-------- SUPPLIED RECORDS

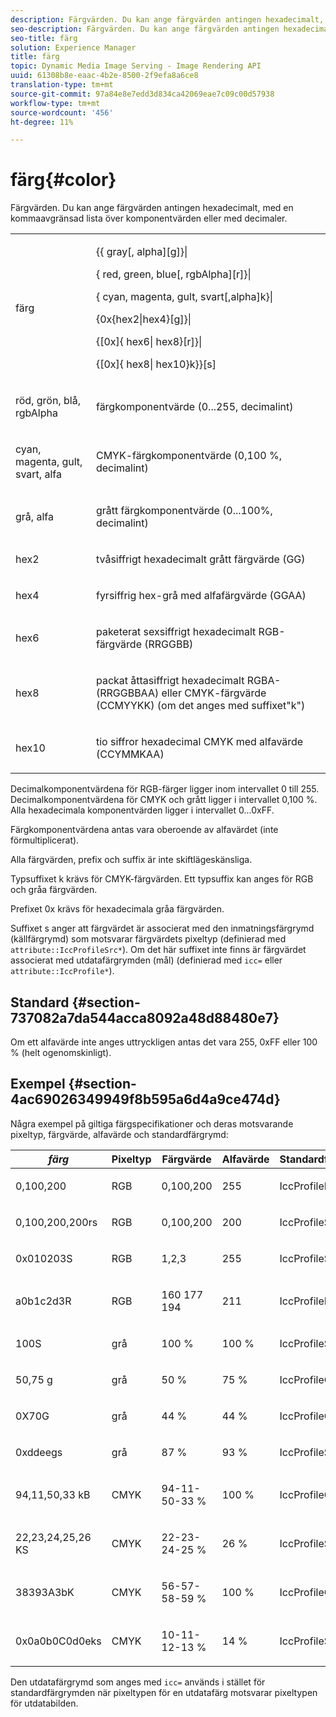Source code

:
 ```yaml
---
description: Färgvärden. Du kan ange färgvärden antingen hexadecimalt, med en kommaavgränsad lista över komponentvärden eller med decimaler.
seo-description: Färgvärden. Du kan ange färgvärden antingen hexadecimalt, med en kommaavgränsad lista över komponentvärden eller med decimaler.
seo-title: färg
solution: Experience Manager
title: färg
topic: Dynamic Media Image Serving - Image Rendering API
uuid: 61308b8e-eaac-4b2e-8500-2f9efa8a6ce8
translation-type: tm+mt
source-git-commit: 97a84e8e7edd3d834ca42069eae7c09c00d57938
workflow-type: tm+mt
source-wordcount: '456'
ht-degree: 11%

---
```



# färg{#color}

Färgvärden. Du kan ange färgvärden antingen hexadecimalt, med en kommaavgränsad lista över komponentvärden eller med decimaler.

<table id="simpletable_9EBE66066E854ABE978F8F7ADC66BDE3"> 
 <tr class="strow"> 
  <td class="stentry"> <p><span class="codeph"> <span class="varname"> färg</span> </span> </p></td> 
  <td class="stentry"> <p> <span class="codeph">{{<span class="varname"> gray</span>[,<span class="varname"> alpha</span>][g]}|</span> </p> <p> <span class="codeph"> {<span class="varname"> red</span>,<span class="varname"> green</span>,<span class="varname"> blue</span>[,<span class="varname"> rgbAlpha</span>][r]}|</span> </p> <p> <span class="codeph"> {<span class="varname"> cyan</span>,  <span class="varname"> magenta</span>,  <span class="varname"> gult</span>,  <span class="varname"> svart</span>[,alpha]k}|</span> </p> <p> <span class="codeph"> {0x{hex2|hex4}[g]}|</span> </p> <p> <span class="codeph">{[0x]{<span class="varname"> hex6</span>|<span class="varname"> hex8</span>}[r]}|</span> </p> <p> <span class="codeph"> {[0x]{<span class="varname"> hex8</span>|<span class="varname"> hex10</span>}k}}[s]</span> </p> </td> 
 </tr> 
 <tr class="strow"> 
  <td class="stentry"> <p><span class="codeph"> <span class="varname"> röd</span>,  <span class="varname"> grön</span>,  <span class="varname"> blå</span>,  <span class="varname"> rgbAlpha</span></span> </p> </td> 
  <td class="stentry"> <p>färgkomponentvärde (0...255, decimalint) </p> </td> 
 </tr> 
 <tr class="strow"> 
  <td class="stentry"> <p><span class="codeph"> <span class="varname"> cyan</span>,  <span class="varname"> magenta</span>,  <span class="varname"> gult</span>,  <span class="varname"> svart</span>,  <span class="varname"> alfa</span></span> </p></td> 
  <td class="stentry"> <p>CMYK-färgkomponentvärde (0,100 %, decimalint) </p></td> 
 </tr> 
 <tr class="strow"> 
  <td class="stentry"> <p><span class="codeph"> <span class="varname"> grå</span>,  <span class="varname"> alfa</span></span> </p> </td> 
  <td class="stentry"> <p>grått färgkomponentvärde (0...100%, decimalint) </p> </td> 
 </tr> 
 <tr class="strow"> 
  <td class="stentry"> <p><span class="codeph"> <span class="varname"> hex2</span> </span> </p></td> 
  <td class="stentry"> <p>tvåsiffrigt hexadecimalt grått färgvärde (GG) </p></td> 
 </tr> 
 <tr class="strow"> 
  <td class="stentry"> <p><span class="codeph"> <span class="varname"> hex4</span> </span> </p> </td> 
  <td class="stentry"> <p>fyrsiffrig hex-grå med alfafärgvärde (GGAA) </p> </td> 
 </tr> 
 <tr class="strow"> 
  <td class="stentry"> <p><span class="codeph"> <span class="varname"> hex6</span> </span> </p> </td> 
  <td class="stentry"> <p>paketerat sexsiffrigt hexadecimalt RGB-färgvärde (RRGGBB) </p></td> 
 </tr> 
 <tr class="strow"> 
  <td class="stentry"> <p><span class="codeph"> <span class="varname"> hex8</span> </span> </p> </td> 
  <td class="stentry"> <p>packat åttasiffrigt hexadecimalt RGBA- (RRGGBBAA) eller CMYK-färgvärde (CCMYYKK) (om det anges med suffixet"k") </p></td> 
 </tr> 
 <tr class="strow"> 
  <td class="stentry"> <p><span class="codeph"> <span class="varname"> hex10</span> </span> </p></td> 
  <td class="stentry"> <p>tio siffror hexadecimal CMYK med alfavärde (CCYMMKAA) </p> </td> 
 </tr> 
</table>

Decimalkomponentvärdena för RGB-färger ligger inom intervallet 0 till 255. Decimalkomponentvärdena för CMYK och grått ligger i intervallet 0,100 %. Alla hexadecimala komponentvärden ligger i intervallet 0...0xFF.

Färgkomponentvärdena antas vara oberoende av alfavärdet (inte förmultiplicerat).

Alla färgvärden, prefix och suffix är inte skiftlägeskänsliga.

Typsuffixet k krävs för CMYK-färgvärden. Ett typsuffix kan anges för RGB och gråa färgvärden.

Prefixet 0x krävs för hexadecimala gråa färgvärden.

Suffixet s anger att färgvärdet är associerat med den inmatningsfärgrymd (källfärgrymd) som motsvarar färgvärdets pixeltyp (definierad med `attribute::IccProfileSrc*`). Om det här suffixet inte finns är färgvärdet associerat med utdatafärgrymden (mål) (definierad med `icc=` eller `attribute::IccProfile*`).

## Standard {#section-737082a7da544acca8092a48d88480e7}

Om ett alfavärde inte anges uttryckligen antas det vara 255, 0xFF eller 100 % (helt ogenomskinligt).

## Exempel {#section-4ac69026349949f8b595a6d4a9ce474d}

Några exempel på giltiga färgspecifikationer och deras motsvarande pixeltyp, färgvärde, alfavärde och standardfärgrymd:

<table id="table_1539E74A1EC545F1B5398D86A27079D1"> 
 <thead> 
  <tr> 
   <th class="entry"> <b> <i>färg</i> </b> </th> 
   <th class="entry"> <b>Pixeltyp</b> </th> 
   <th class="entry"> <b>Färgvärde</b> </th> 
   <th class="entry"> <b>Alfavärde</b> </th> 
   <th class="entry"> <b>Standardfärgrymd  </b> </th> 
  </tr> 
 </thead>
 <tbody> 
  <tr> 
   <td> <p>0,100,200 </p> </td> 
   <td> <p>RGB </p> </td> 
   <td> <p>0,100,200 </p> </td> 
   <td> <p>255 </p> </td> 
   <td> <p> <span class="codeph"> IccProfileRgb</span> </p> </td> 
  </tr> 
  <tr> 
   <td> <p>0,100,200,200rs </p> </td> 
   <td> <p>RGB </p> </td> 
   <td> <p>0,100,200 </p> </td> 
   <td> <p>200 </p> </td> 
   <td> <p> <span class="codeph"> IccProfileSrcRgb</span> </p> </td> 
  </tr> 
  <tr> 
   <td> <p>0x010203S </p> </td> 
   <td> <p>RGB </p> </td> 
   <td> <p>1,2,3 </p> </td> 
   <td> <p>255 </p> </td> 
   <td> <p> <span class="codeph"> IccProfileSrcRgb</span> </p> </td> 
  </tr> 
  <tr> 
   <td> <p>a0b1c2d3R </p> </td> 
   <td> <p>RGB </p> </td> 
   <td> <p>160 177 194 </p> </td> 
   <td> <p>211 </p> </td> 
   <td> <p> <span class="codeph"> IccProfileRgb</span> </p> </td> 
  </tr> 
  <tr> 
   <td> <p>100S </p> </td> 
   <td> <p>grå </p> </td> 
   <td> <p>100 % </p> </td> 
   <td> <p>100 % </p> </td> 
   <td> <p> <span class="codeph"> IccProfileSrcGray</span> </p> </td> 
  </tr> 
  <tr> 
   <td> <p>50,75 g </p> </td> 
   <td> <p>grå </p> </td> 
   <td> <p>50 % </p> </td> 
   <td> <p>75 % </p> </td> 
   <td> <p> <span class="codeph"> IccProfileGray</span> </p> </td> 
  </tr> 
  <tr> 
   <td> <p>0X70G </p> </td> 
   <td> <p>grå </p> </td> 
   <td> <p>44 % </p> </td> 
   <td> <p>44 % </p> </td> 
   <td> <p> <span class="codeph"> IccProfileGray</span> </p> </td> 
  </tr> 
  <tr> 
   <td> <p>0xddeegs </p> </td> 
   <td> <p>grå </p> </td> 
   <td> <p>87 % </p> </td> 
   <td> <p>93 % </p> </td> 
   <td> <p> <span class="codeph"> IccProfileSrcGray  </span> </p> </td> 
  </tr> 
  <tr> 
   <td> <p>94,11,50,33 kB </p> </td> 
   <td> <p>CMYK </p> </td> 
   <td> <p>94-11-50-33 % </p> </td> 
   <td> <p>100 % </p> </td> 
   <td> <p> <span class="codeph"> IccProfileCmyk</span> </p> </td> 
  </tr> 
  <tr> 
   <td> <p>22,23,24,25,26 KS </p> </td> 
   <td> <p>CMYK </p> </td> 
   <td> <p>22-23-24-25 % </p> </td> 
   <td> <p>26 % </p> </td> 
   <td> <p> <span class="codeph"> IccProfileSrcCmyk</span> </p> </td> 
  </tr> 
  <tr> 
   <td> <p>38393A3bK </p> </td> 
   <td> <p>CMYK </p> </td> 
   <td> <p>56-57-58-59 % </p> </td> 
   <td> <p>100 % </p> </td> 
   <td> <p> <span class="codeph"> IccProfileCmyk</span> </p> </td> 
  </tr> 
  <tr> 
   <td> <p>0x0a0b0C0d0eks </p> </td> 
   <td> <p>CMYK </p> </td> 
   <td> <p>10-11-12-13 % </p> </td> 
   <td> <p>14 % </p> </td> 
   <td> <p> <span class="codeph"> IccProfileSrcCmyk</span> </p> </td> 
  </tr> 
 </tbody> 
</table>

Den utdatafärgrymd som anges med `icc=` används i stället för standardfärgrymden när pixeltypen för en utdatafärg motsvarar pixeltypen för utdatabilden.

----------------

*TASK TO COMPLETE:*
Reading through the material above, work out how many lines include "färgvärden", then state that number alone.

*RESPONSE FOR THIS EXERCISE:*
6